(Passage provided Opens)

According to an expert interviewed in the mesmerizing conceptual documentary Into Eternity, the world currently has between 250,000 and 300,000 tons of high-level nuclear waste. The radiation from that waste is toxic to human beings, and it’s estimated that exposure to it will be a danger for at least 100,000 years. Currently, radioactive waste is being placed in interim storage like water baths, which act as a shield against their effects, but anything on the surface is vulnerable to all manner of human and environmental disasters. Since blasting the stuff into space isn’t an option—engineers in the film immediately rule out that possibility, because the launch could ignite the waste—another solution is to bury it far underground. To that end, the ambitious Onkalo nuclear-waste repository in Finland, a series of tunnels carved five kilometers deep into solid rock, seeks a more permanent home to hazardous waste. But is there such a thing as permanence?

(Passage provided Closes)

*Problem to solve*. Continue the text on storing nuclear waste beneath Finland, picking up after its closing question. The data that follows is separate material and is not part of the text on nuclear waste.

(Raw data Opens)

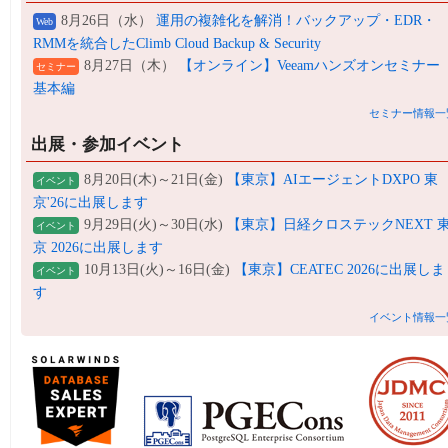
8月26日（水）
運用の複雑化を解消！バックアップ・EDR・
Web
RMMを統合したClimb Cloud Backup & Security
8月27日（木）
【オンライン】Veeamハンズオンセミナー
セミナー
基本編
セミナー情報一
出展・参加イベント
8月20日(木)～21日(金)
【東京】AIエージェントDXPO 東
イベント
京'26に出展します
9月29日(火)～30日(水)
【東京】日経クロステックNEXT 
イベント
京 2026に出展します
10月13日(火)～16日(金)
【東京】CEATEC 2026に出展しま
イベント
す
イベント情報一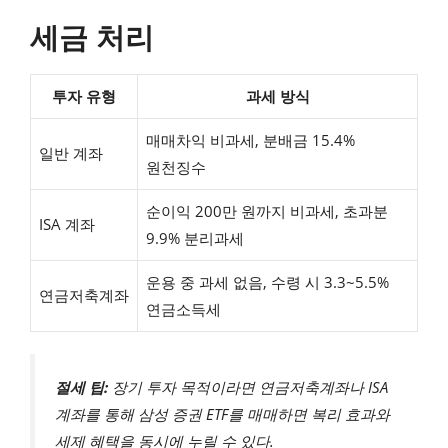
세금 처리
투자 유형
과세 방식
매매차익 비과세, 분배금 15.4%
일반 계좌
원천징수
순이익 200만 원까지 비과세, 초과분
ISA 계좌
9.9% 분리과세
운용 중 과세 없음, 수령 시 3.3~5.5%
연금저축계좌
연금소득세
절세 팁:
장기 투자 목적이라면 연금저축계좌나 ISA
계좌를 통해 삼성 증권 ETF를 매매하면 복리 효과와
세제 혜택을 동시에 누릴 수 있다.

(Raw data Closes)
(Raw data Opens)

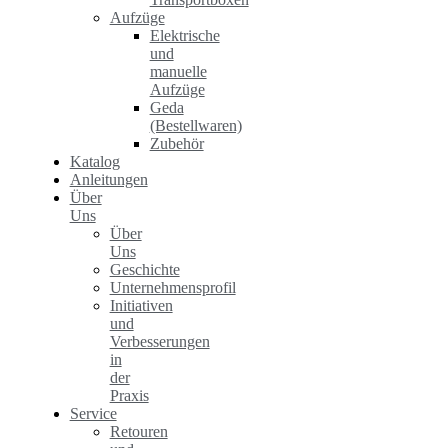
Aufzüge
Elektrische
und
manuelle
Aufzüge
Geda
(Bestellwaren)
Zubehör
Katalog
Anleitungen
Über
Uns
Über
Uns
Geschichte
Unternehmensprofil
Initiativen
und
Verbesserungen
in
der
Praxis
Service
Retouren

(Raw data Closes)

*Result below*.
Director Michael Madsen—no, not the actor—approaches the Onkalo problem with one part curiosity to two parts dubiousness, reflected in a hyper-aestheticized style that feels equally influenced by Errol Morris, Sigur Rós, and creepy science-fiction movies. Madsen’s technique can be distracting, like his habit of appearing onscreen himself, lit by a match’s flame. Or the elegant tracking shots that ultimately reveal nothing. But the overall impression is deeply unsettling and blessedly removed from the full-scale panic of Chicken Little documentaries about how food/water/oil/global warming/Ebola/“The Rapture” is going to kill us. Madsen casts doubt on the notion that this Pandora’s box will never be opened, either by some cataclysmic event, like another Ice Age, or drilling by future generations who may not be aware of Onkalo, or even able to decipher warnings of its contents. Something terrible seems likely to happen—just not today.